The latest Bloomberg Businessweek offers these observations about the Chicago teachers’ strike:

Two months before the presidential election, the strike presents the incongruous sight of Emanuel, Barack Obama’s former chief of staff and one of the leaders of his reelection effort, in the middle of a fight that the White House surely wants to go away immediately. The Obama administration and its education secretary, Arne Duncan, the former head of Chicago’s public school system, have refrained from taking sides in the battle, loath to alienate either education reformers—among whose ranks are many of the president’s most generous Wall Street donors—or the teachers’ unions, with their legions of politically engaged, traditionally Democratic supporters.

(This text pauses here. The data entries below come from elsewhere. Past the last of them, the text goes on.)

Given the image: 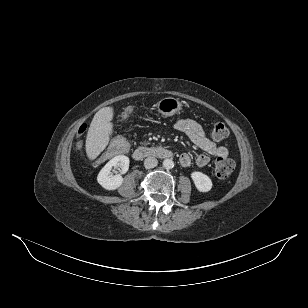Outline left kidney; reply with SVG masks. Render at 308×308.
Here are the masks:
<instances>
[{
	"instance_id": "left-kidney-1",
	"label": "left kidney",
	"mask_w": 308,
	"mask_h": 308,
	"mask_svg": "<svg viewBox=\"0 0 308 308\" xmlns=\"http://www.w3.org/2000/svg\"><path fill=\"white\" fill-rule=\"evenodd\" d=\"M191 178L200 192H209L212 188L211 179L202 172L195 171L191 173Z\"/></svg>"
}]
</instances>
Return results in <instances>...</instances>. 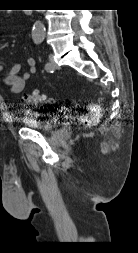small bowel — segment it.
<instances>
[{
	"label": "small bowel",
	"instance_id": "c3829d8e",
	"mask_svg": "<svg viewBox=\"0 0 138 253\" xmlns=\"http://www.w3.org/2000/svg\"><path fill=\"white\" fill-rule=\"evenodd\" d=\"M26 63L27 70L22 75H19V72L22 70V64L17 63L2 78V84L7 87L11 95L22 93L31 75L36 72V61L33 57H29ZM2 71L3 66L0 64V72Z\"/></svg>",
	"mask_w": 138,
	"mask_h": 253
}]
</instances>
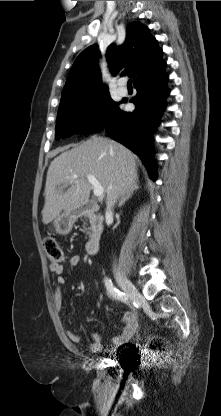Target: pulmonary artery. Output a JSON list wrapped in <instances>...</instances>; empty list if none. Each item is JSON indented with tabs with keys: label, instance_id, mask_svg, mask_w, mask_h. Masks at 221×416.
<instances>
[{
	"label": "pulmonary artery",
	"instance_id": "pulmonary-artery-1",
	"mask_svg": "<svg viewBox=\"0 0 221 416\" xmlns=\"http://www.w3.org/2000/svg\"><path fill=\"white\" fill-rule=\"evenodd\" d=\"M117 92L121 95V96H125V95H127V93H128V90H127V88L122 84V83H119V86H118V88H117Z\"/></svg>",
	"mask_w": 221,
	"mask_h": 416
}]
</instances>
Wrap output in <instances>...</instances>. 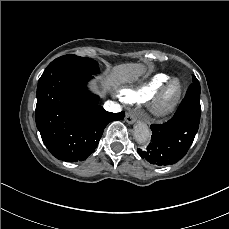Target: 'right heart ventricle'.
<instances>
[{"label": "right heart ventricle", "instance_id": "obj_1", "mask_svg": "<svg viewBox=\"0 0 229 229\" xmlns=\"http://www.w3.org/2000/svg\"><path fill=\"white\" fill-rule=\"evenodd\" d=\"M166 73H155L140 82L135 88H126L122 94L130 98H147L158 94L170 82Z\"/></svg>", "mask_w": 229, "mask_h": 229}]
</instances>
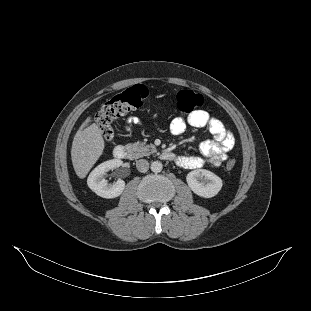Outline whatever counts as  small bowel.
I'll return each instance as SVG.
<instances>
[{"label": "small bowel", "mask_w": 311, "mask_h": 311, "mask_svg": "<svg viewBox=\"0 0 311 311\" xmlns=\"http://www.w3.org/2000/svg\"><path fill=\"white\" fill-rule=\"evenodd\" d=\"M137 124H140L138 118H128L127 130L130 131L131 126ZM187 124L197 128H206L212 138L199 145V156H180L176 159V163L185 169H198L206 163L213 166H220L226 160L227 153L234 146L235 140L233 134L225 128L219 119L211 116L204 110L191 112L187 119L182 117L173 119L170 124V132L173 135H180L185 131Z\"/></svg>", "instance_id": "small-bowel-1"}]
</instances>
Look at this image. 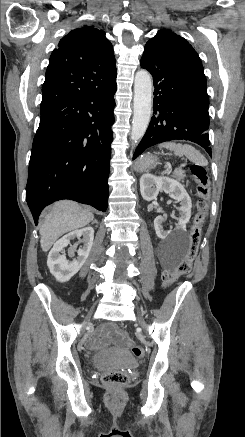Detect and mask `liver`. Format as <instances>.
I'll list each match as a JSON object with an SVG mask.
<instances>
[{"label": "liver", "mask_w": 245, "mask_h": 437, "mask_svg": "<svg viewBox=\"0 0 245 437\" xmlns=\"http://www.w3.org/2000/svg\"><path fill=\"white\" fill-rule=\"evenodd\" d=\"M93 218L91 212L82 209L75 202H56L40 228L42 250L47 252L63 234L86 226Z\"/></svg>", "instance_id": "obj_1"}]
</instances>
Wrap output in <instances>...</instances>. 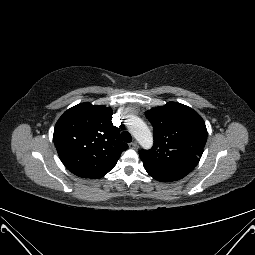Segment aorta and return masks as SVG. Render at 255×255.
I'll list each match as a JSON object with an SVG mask.
<instances>
[{"label": "aorta", "mask_w": 255, "mask_h": 255, "mask_svg": "<svg viewBox=\"0 0 255 255\" xmlns=\"http://www.w3.org/2000/svg\"><path fill=\"white\" fill-rule=\"evenodd\" d=\"M128 127L135 139L143 148L149 149L152 147V133L142 119L137 116H130L128 119Z\"/></svg>", "instance_id": "aorta-1"}]
</instances>
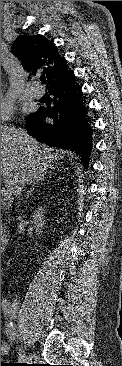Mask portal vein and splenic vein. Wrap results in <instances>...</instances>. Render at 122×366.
<instances>
[{"instance_id":"obj_1","label":"portal vein and splenic vein","mask_w":122,"mask_h":366,"mask_svg":"<svg viewBox=\"0 0 122 366\" xmlns=\"http://www.w3.org/2000/svg\"><path fill=\"white\" fill-rule=\"evenodd\" d=\"M1 195L4 199H7L11 196L10 190L8 188L1 189Z\"/></svg>"}]
</instances>
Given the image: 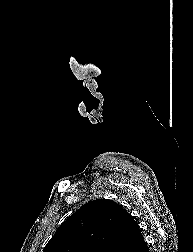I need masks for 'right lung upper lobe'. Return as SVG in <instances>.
I'll use <instances>...</instances> for the list:
<instances>
[{
    "mask_svg": "<svg viewBox=\"0 0 193 252\" xmlns=\"http://www.w3.org/2000/svg\"><path fill=\"white\" fill-rule=\"evenodd\" d=\"M142 239L138 224L122 206L98 199L69 216L43 252H131Z\"/></svg>",
    "mask_w": 193,
    "mask_h": 252,
    "instance_id": "obj_1",
    "label": "right lung upper lobe"
}]
</instances>
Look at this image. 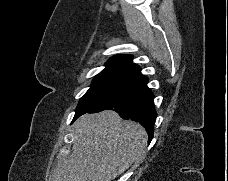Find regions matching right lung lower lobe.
<instances>
[{"label":"right lung lower lobe","instance_id":"right-lung-lower-lobe-1","mask_svg":"<svg viewBox=\"0 0 228 181\" xmlns=\"http://www.w3.org/2000/svg\"><path fill=\"white\" fill-rule=\"evenodd\" d=\"M147 82V77L143 75L132 80L116 97L105 104L78 113L74 119L85 113L114 110L124 119H131L143 125L151 141L157 113L154 108V95L147 87Z\"/></svg>","mask_w":228,"mask_h":181}]
</instances>
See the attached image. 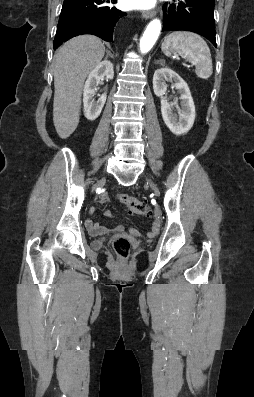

Yet Emanuel’s willingness to provoke a showdown with the unions reflects deeper frustration with an education establishment that even Democrats believe has become an impediment to reform. The union leaders’ intransigence comes off as tone-deaf at a time when public finances are strained to the breaking point, unemployment remains high, and the performance of U.S. students, as compared with students in the rest of the wealthy world, is still dismal. The public school system is one of the last strongholds for organized labor, which has seen its power dwindle across virtually every other sector of the American economy. For the unions, the battle in Chicago may be less about tenure or testing or salaries than about survival.

It’s shocking — shocking! — to consider that a public-sector teachers’ union might stand in the way of necessary reform.